Instruction ->
Once the images are set aside, print the remaining lines below exactly.

%%

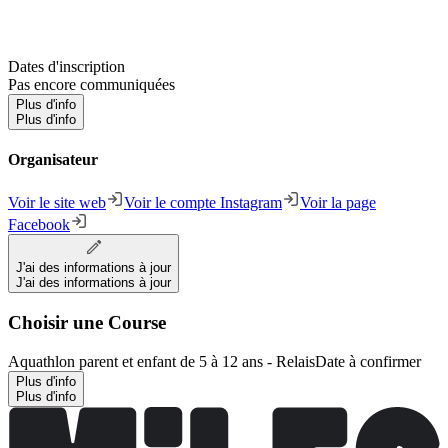
Dates d'inscription
Pas encore communiquées
Plus d'info
Plus d'info
Organisateur
Voir le site web
Voir le compte Instagram
Voir la page
Facebook
J'ai des informations à jour
J'ai des informations à jour
Choisir une Course
Aquathlon parent et enfant de 5 à 12 ans - Relais
Date à confirmer
Plus d'info
Plus d'info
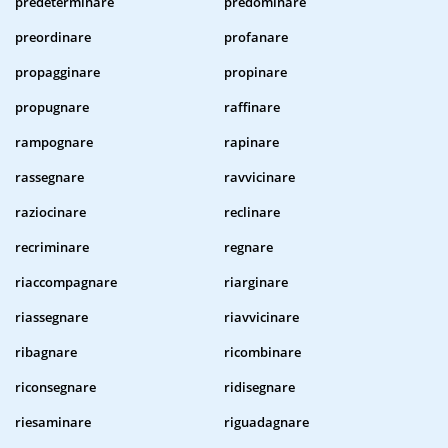
predeterminare
predominare
preordinare
profanare
propagginare
propinare
propugnare
raffinare
rampognare
rapinare
rassegnare
ravvicinare
raziocinare
reclinare
recriminare
regnare
riaccompagnare
riarginare
riassegnare
riavvicinare
ribagnare
ricombinare
riconsegnare
ridisegnare
riesaminare
riguadagnare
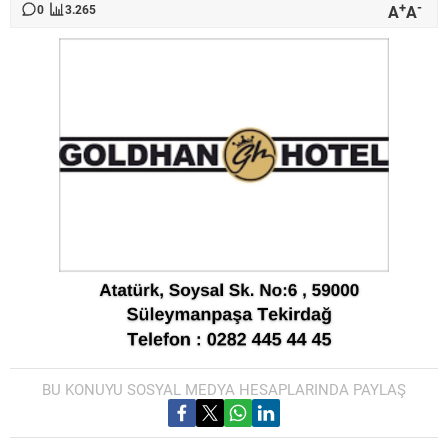
+
-
A
A
0
3.265
BU KONUYU SOSYAL MEDYA HESAPLARINDA PAYLAŞ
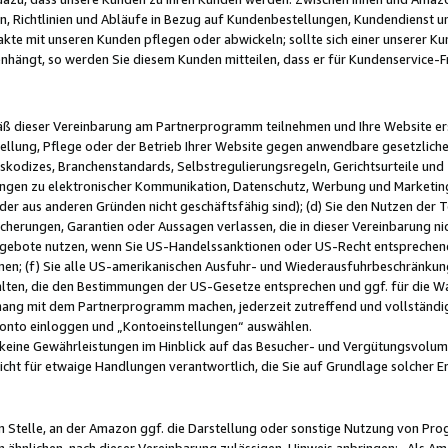
, Richtlinien und Abläufe in Bezug auf Kundenbestellungen, Kundendienst 
kte mit unseren Kunden pflegen oder abwickeln; sollte sich einer unserer Ku
nhängt, so werden Sie diesem Kunden mitteilen, dass er für Kundenservic
emäß dieser Vereinbarung am Partnerprogramm teilnehmen und Ihre Website er
ellung, Pflege oder der Betrieb Ihrer Website gegen anwendbare gesetzlich
skodizes, Branchenstandards, Selbstregulierungsregeln, Gerichtsurteile und 
ngen zu elektronischer Kommunikation, Datenschutz, Werbung und Marketing)
 oder aus anderen Gründen nicht geschäftsfähig sind); (d) Sie den Nutzen de
cherungen, Garantien oder Aussagen verlassen, die in dieser Vereinbarung nich
gebote nutzen, wenn Sie US-Handelssanktionen oder US-Recht entsprechen
men; (f) Sie alle US-amerikanischen Ausfuhr- und Wiederausfuhrbeschränkun
ten, die den Bestimmungen der US-Gesetze entsprechen und ggf. für die Wa
hang mit dem Partnerprogramm machen, jederzeit zutreffend und vollständig 
 Konto einloggen und „Kontoeinstellungen“ auswählen.
keine Gewährleistungen im Hinblick auf das Besucher- und Vergütungsvolu
icht für etwaige Handlungen verantwortlich, die Sie auf Grundlage solcher
en Stelle, an der Amazon ggf. die Darstellung oder sonstige Nutzung von Pr
 ähnlichen, nach dieser Vereinbarung zulässigen, Hinweis anbringen: „Als Ama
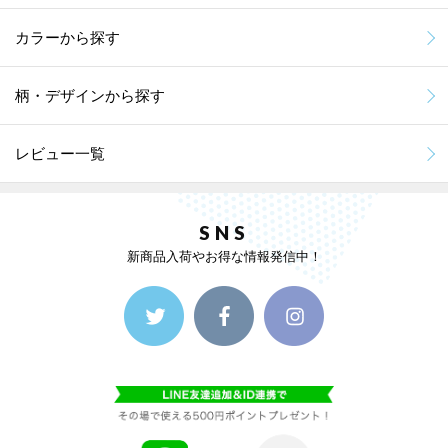
カラーから探す
柄・デザインから探す
レビュー一覧
SNS
新商品入荷やお得な情報発信中！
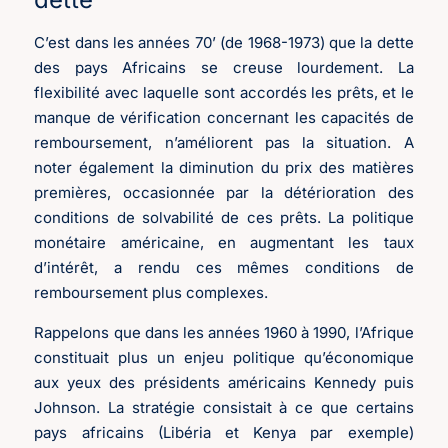
C’est dans les années 70’ (de 1968-1973) que la dette
des pays Africains se creuse lourdement. La
flexibilité avec laquelle sont accordés les prêts, et le
manque de vérification concernant les capacités de
remboursement, n’améliorent pas la situation. A
noter également la diminution du prix des matières
premières, occasionnée par la détérioration des
conditions de solvabilité de ces prêts. La politique
monétaire américaine, en augmentant les taux
d’intérêt, a rendu ces mêmes conditions de
remboursement plus complexes.
Rappelons que dans les années 1960 à 1990, l’Afrique
constituait plus un enjeu politique qu’économique
aux yeux des présidents américains Kennedy puis
Johnson. La stratégie consistait à ce que certains
pays africains (Libéria et Kenya par exemple)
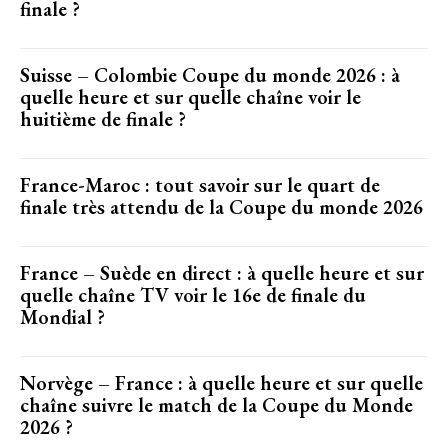
finale ?
Suisse – Colombie Coupe du monde 2026 : à
quelle heure et sur quelle chaîne voir le
huitième de finale ?
France-Maroc : tout savoir sur le quart de
finale très attendu de la Coupe du monde 2026
France – Suède en direct : à quelle heure et sur
quelle chaîne TV voir le 16e de finale du
Mondial ?
Norvège – France : à quelle heure et sur quelle
chaîne suivre le match de la Coupe du Monde
2026 ?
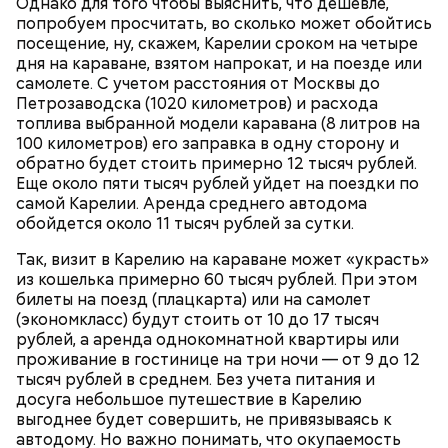
Однако для того чтобы выяснить, что дешевле,
попробуем просчитать, во сколько может обойтись
посещение, ну, скажем, Карелии сроком на четыре
дня на караване, взятом напрокат, и на поезде или
самолете. С учетом расстояния от Москвы до
Петрозаводска (1020 километров) и расхода
топлива выбранной модели каравана (8 литров на
100 километров) его заправка в одну сторону и
обратно будет стоить примерно 12 тысяч рублей.
Еще около пяти тысяч рублей уйдет на поездки по
самой Карелии. Аренда среднего автодома
обойдется около 11 тысяч рублей за сутки.
Так, визит в Карелию на караване может «украсть»
из кошелька примерно 60 тысяч рублей. При этом
билеты на поезд (плацкарта) или на самолет
(экономкласс) будут стоить от 10 до 17 тысяч
рублей, а аренда однокомнатной квартиры или
проживание в гостинице на три ночи — от 9 до 12
тысяч рублей в среднем. Без учета питания и
досуга небольшое путешествие в Карелию
выгоднее будет совершить, не привязываясь к
автодому. Но важно понимать, что окупаемость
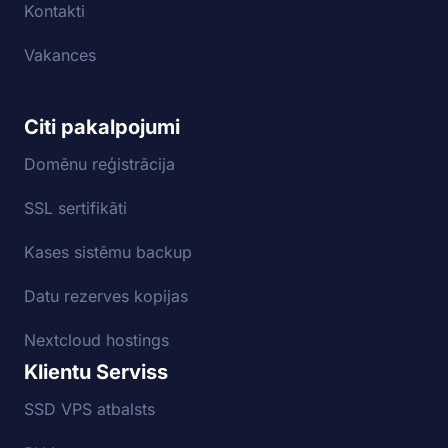
Kontakti
Vakances
Citi pakalpojumi
Domēnu reģistrācija
SSL sertifikāti
Kases sistēmu backup
Datu rezerves kopijas
Nextcloud hostings
Klientu Serviss
SSD VPS atbalsts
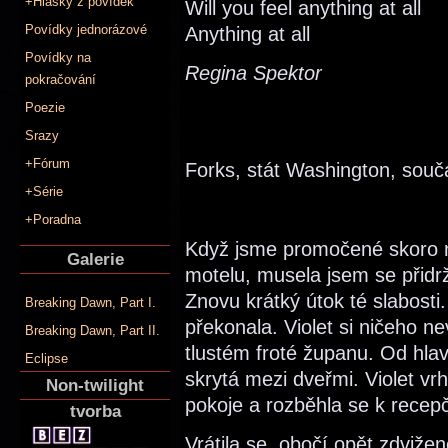
+Hlášky z povídek
Will you feel anything at all
Povídky jednorázové
Anything at all
Povídky na
Regina Spektor
pokračování
Poezie
Srazy
+Fórum
Forks, stát Washington, souč
+Série
+Poradna
Když jsme promočené skoro n
Galerie
motelu, musela jsem se přidrž
Znovu krátký útok té slabosti.
Breaking Dawn, Part I.
překonala. Violet si ničeho n
Breaking Dawn, Part II.
tlustém froté županu. Od hla
Eclipse
skrytá mezi dveřmi. Violet v
Non-twilight
pokoje a rozběhla se k recep
tvorba
Vrátila se, obočí opět zdviž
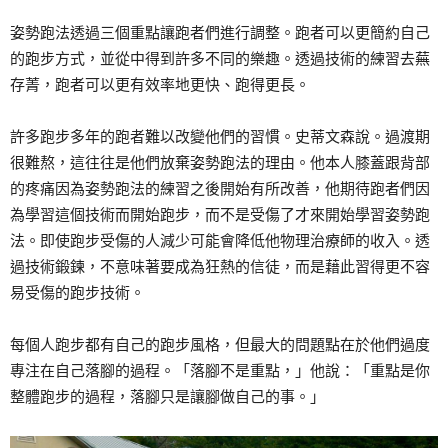
姿勢跑法透過三個重點讓跑者們進行調整。跑者可以更簡約自己
的跑步方式，並從中得到許多不同的樂趣。透過技術的練習去蕪
存菁，跑者可以更有效率地更快、跑得更長。
許多跑步多年的跑者難以改變他們的習慣。史蒂文森說。過渡期
很難熬，這往往是他們放棄姿勢跑法的理由。他本人膝蓋跟背部
的疼痛因為姿勢跑法的練習之後開始有所改善，他期待跑者們因
為學習這個技術而開始跑步，而不是受傷了才來開始學習姿勢跑
法。即使跑步受傷的人減少可能會降低他物理治療師的收入。透
過技術鍛鍊，不意味著要成為狂熱的信徒，而是藉此習得更不容
易受傷的跑步技術。
每個人跑步都有自己的跑步風格，但最大的問題點在於他們過度
專注在自己落腳的過程。「落腳不是重點，」他說：「重點是你
整體跑步的過程，落腳只是讓腳做自己的事。」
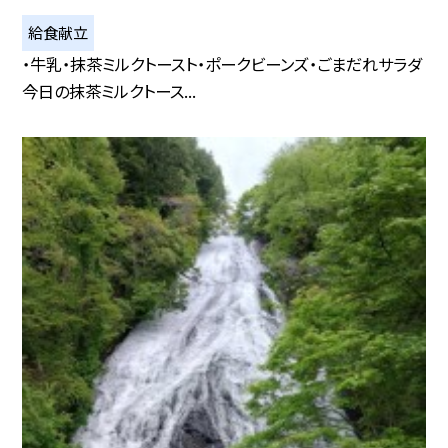
給食献立
・牛乳・抹茶ミルクトースト・ポークビーンズ・ごまだれサラダ
今日の抹茶ミルクトース...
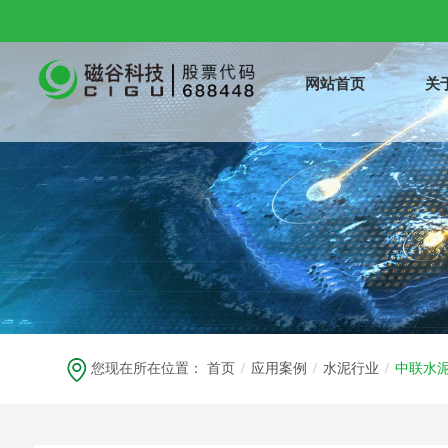
网站首页
关
您现在所在位置：
首页
/
应用案例
/
水泥行业
/
中联水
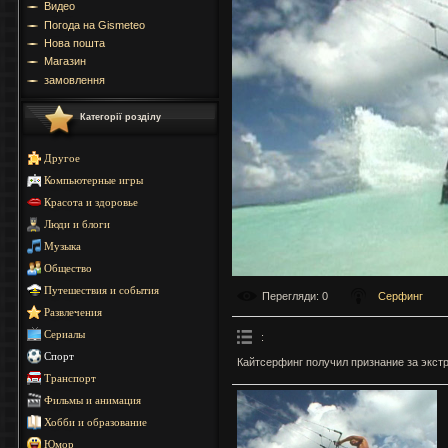
Видео
Погода на Gismeteo
Нова пошта
Магазин
замовлення
Категорії розділу
Другое
Компьютерные игры
Красота и здоровье
Люди и блоги
Музыка
Общество
Путешествия и события
Перегляди
: 0
Серфинг
Развлечения
Сериалы
:
Спорт
Кайтсерфинг получил признание за экст
Транспорт
Фильмы и анимация
Хобби и образование
Юмор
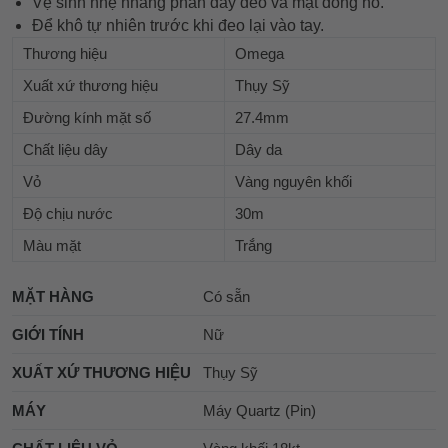
Vệ sinh nhẹ nhàng phần dây đeo và mặt đồng hồ.
Để khô tự nhiên trước khi đeo lại vào tay.
Thương hiệu
Omega
Xuất xứ thương hiệu
Thụy Sỹ
Đường kính mặt số
27.4mm
Chất liệu dây
Dây da
Vỏ
Vàng nguyên khối
Độ chịu nước
30m
Màu mặt
Trắng
MẶT HÀNG
Có sẵn
GIỚI TÍNH
Nữ
XUẤT XỨ THƯƠNG HIỆU
Thụy Sỹ
MÁY
Máy Quartz (Pin)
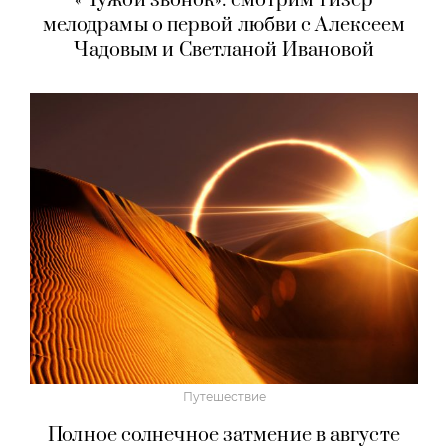
«Чужой звонок»: смотрим тизер
мелодрамы о первой любви с Алексеем
Чадовым и Светланой Ивановой
Путешествие
Полное солнечное затмение в августе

%%

Task solution ->
Dates d'inscription
Pas encore communiquées
Plus d'info
Plus d'info
Organisateur
Voir le site web
Voir le compte Instagram
Voir la page
Facebook
J'ai des informations à jour
J'ai des informations à jour
Choisir une Course
Aquathlon parent et enfant de 5 à 12 ans - Relais
Date à confirmer
Plus d'info
Plus d'info
predeterminare
predominare
preordinare
profanare
propagginare
propinare
propugnare
raffinare
rampognare
rapinare
rassegnare
ravvicinare
raziocinare
reclinare
recriminare
regnare
riaccompagnare
riarginare
riassegnare
riavvicinare
ribagnare
ricombinare
riconsegnare
ridisegnare
riesaminare
riguadagnare
+
-
A
A
0
3.265
BU KONUYU SOSYAL MEDYA HESAPLARINDA PAYLAŞ
, Richtlinien und Abläufe in Bezug auf Kundenbestellungen, Kundendienst 
kte mit unseren Kunden pflegen oder abwickeln; sollte sich einer unserer Ku
nhängt, so werden Sie diesem Kunden mitteilen, dass er für Kundenservic
emäß dieser Vereinbarung am Partnerprogramm teilnehmen und Ihre Website er
ellung, Pflege oder der Betrieb Ihrer Website gegen anwendbare gesetzlich
skodizes, Branchenstandards, Selbstregulierungsregeln, Gerichtsurteile und 
ngen zu elektronischer Kommunikation, Datenschutz, Werbung und Marketing)
 oder aus anderen Gründen nicht geschäftsfähig sind); (d) Sie den Nutzen de
cherungen, Garantien oder Aussagen verlassen, die in dieser Vereinbarung nich
gebote nutzen, wenn Sie US-Handelssanktionen oder US-Recht entsprechen
men; (f) Sie alle US-amerikanischen Ausfuhr- und Wiederausfuhrbeschränkun
ten, die den Bestimmungen der US-Gesetze entsprechen und ggf. für die Wa
hang mit dem Partnerprogramm machen, jederzeit zutreffend und vollständig 
 Konto einloggen und „Kontoeinstellungen“ auswählen.
keine Gewährleistungen im Hinblick auf das Besucher- und Vergütungsvolu
icht für etwaige Handlungen verantwortlich, die Sie auf Grundlage solcher
en Stelle, an der Amazon ggf. die Darstellung oder sonstige Nutzung von Pr
 ähnlichen, nach dieser Vereinbarung zulässigen, Hinweis anbringen: „Als Ama
カラーから探す
柄・デザインから探す
レビュー一覧
SNS
新商品入荷やお得な情報発信中！
C’est dans les années 70’ (de 1968-1973) que la dette
des pays Africains se creuse lourdement. La
flexibilité avec laquelle sont accordés les prêts, et le
manque de vérification concernant les capacités de
remboursement, n’améliorent pas la situation. A
noter également la diminution du prix des matières
premières, occasionnée par la détérioration des
conditions de solvabilité de ces prêts. La politique
monétaire américaine, en augmentant les taux
d’intérêt, a rendu ces mêmes conditions de
remboursement plus complexes.
Rappelons que dans les années 1960 à 1990, l’Afrique
constituait plus un enjeu politique qu’économique
aux yeux des présidents américains Kennedy puis
Johnson. La stratégie consistait à ce que certains
pays africains (Libéria et Kenya par exemple)
finale ?
Suisse – Colombie Coupe du monde 2026 : à
quelle heure et sur quelle chaîne voir le
huitième de finale ?
France-Maroc : tout savoir sur le quart de
finale très attendu de la Coupe du monde 2026
France – Suède en direct : à quelle heure et sur
quelle chaîne TV voir le 16e de finale du
Mondial ?
Norvège – France : à quelle heure et sur quelle
chaîne suivre le match de la Coupe du Monde
2026 ?
Однако для того чтобы выяснить, что дешевле,
попробуем просчитать, во сколько может обойтись
посещение, ну, скажем, Карелии сроком на четыре
дня на караване, взятом напрокат, и на поезде или
самолете. С учетом расстояния от Москвы до
Петрозаводска (1020 километров) и расхода
топлива выбранной модели каравана (8 литров на
100 километров) его заправка в одну сторону и
обратно будет стоить примерно 12 тысяч рублей.
Еще около пяти тысяч рублей уйдет на поездки по
самой Карелии. Аренда среднего автодома
обойдется около 11 тысяч рублей за сутки.
Так, визит в Карелию на караване может «украсть»
из кошелька примерно 60 тысяч рублей. При этом
билеты на поезд (плацкарта) или на самолет
(экономкласс) будут стоить от 10 до 17 тысяч
рублей, а аренда однокомнатной квартиры или
проживание в гостинице на три ночи — от 9 до 12
тысяч рублей в среднем. Без учета питания и
досуга небольшое путешествие в Карелию
выгоднее будет совершить, не привязываясь к
автодому. Но важно понимать, что окупаемость
Kontakti
Vakances
Citi pakalpojumi
Domēnu reģistrācija
SSL sertifikāti
Kases sistēmu backup
Datu rezerves kopijas
Nextcloud hostings
Klientu Serviss
SSD VPS atbalsts
+Hlášky z povídek
Will you feel anything at all
Povídky jednorázové
Anything at all
Povídky na
Regina Spektor
pokračování
Poezie
Srazy
+Fórum
Forks, stát Washington, souč
+Série
+Poradna
Když jsme promočené skoro n
Galerie
motelu, musela jsem se přidrž
Znovu krátký útok té slabosti.
Breaking Dawn, Part I.
překonala. Violet si ničeho n
Breaking Dawn, Part II.
tlustém froté županu. Od hla
Eclipse
skrytá mezi dveřmi. Violet v
Non-twilight
pokoje a rozběhla se k recep
tvorba
Vrátila se, obočí opět zdviž
姿勢跑法透過三個重點讓跑者們進行調整。跑者可以更簡約自己
的跑步方式，並從中得到許多不同的樂趣。透過技術的練習去蕪
存菁，跑者可以更有效率地更快、跑得更長。
許多跑步多年的跑者難以改變他們的習慣。史蒂文森說。過渡期
很難熬，這往往是他們放棄姿勢跑法的理由。他本人膝蓋跟背部
的疼痛因為姿勢跑法的練習之後開始有所改善，他期待跑者們因
為學習這個技術而開始跑步，而不是受傷了才來開始學習姿勢跑
法。即使跑步受傷的人減少可能會降低他物理治療師的收入。透
過技術鍛鍊，不意味著要成為狂熱的信徒，而是藉此習得更不容
易受傷的跑步技術。
每個人跑步都有自己的跑步風格，但最大的問題點在於他們過度
專注在自己落腳的過程。「落腳不是重點，」他說：「重點是你
整體跑步的過程，落腳只是讓腳做自己的事。」
給食献立
・牛乳・抹茶ミルクトースト・ポークビーンズ・ごまだれサラダ
今日の抹茶ミルクトース...
网站首页
关
您现在所在位置：
首页
/
应用案例
/
水泥行业
/
中联水
Видео
Погода на Gismeteo
Нова пошта
Магазин
замовлення
Категорії розділу
Другое
Компьютерные игры
Красота и здоровье
Люди и блоги
Музыка
Общество
Путешествия и события
Перегляди
: 0
Серфинг
Развлечения
Сериалы
:
Спорт
Кайтсерфинг получил признание за экст
Транспорт
Фильмы и анимация
Хобби и образование
Юмор
Vệ sinh nhẹ nhàng phần dây đeo và mặt đồng hồ.
Để khô tự nhiên trước khi đeo lại vào tay.
Thương hiệu
Omega
Xuất xứ thương hiệu
Thụy Sỹ
Đường kính mặt số
27.4mm
Chất liệu dây
Dây da
Vỏ
Vàng nguyên khối
Độ chịu nước
30m
Màu mặt
Trắng
MẶT HÀNG
Có sẵn
GIỚI TÍNH
Nữ
XUẤT XỨ THƯƠNG HIỆU
Thụy Sỹ
MÁY
Máy Quartz (Pin)
«Чужой звонок»: смотрим тизер
мелодрамы о первой любви с Алексеем
Чадовым и Светланой Ивановой
Путешествие
Полное солнечное затмение в августе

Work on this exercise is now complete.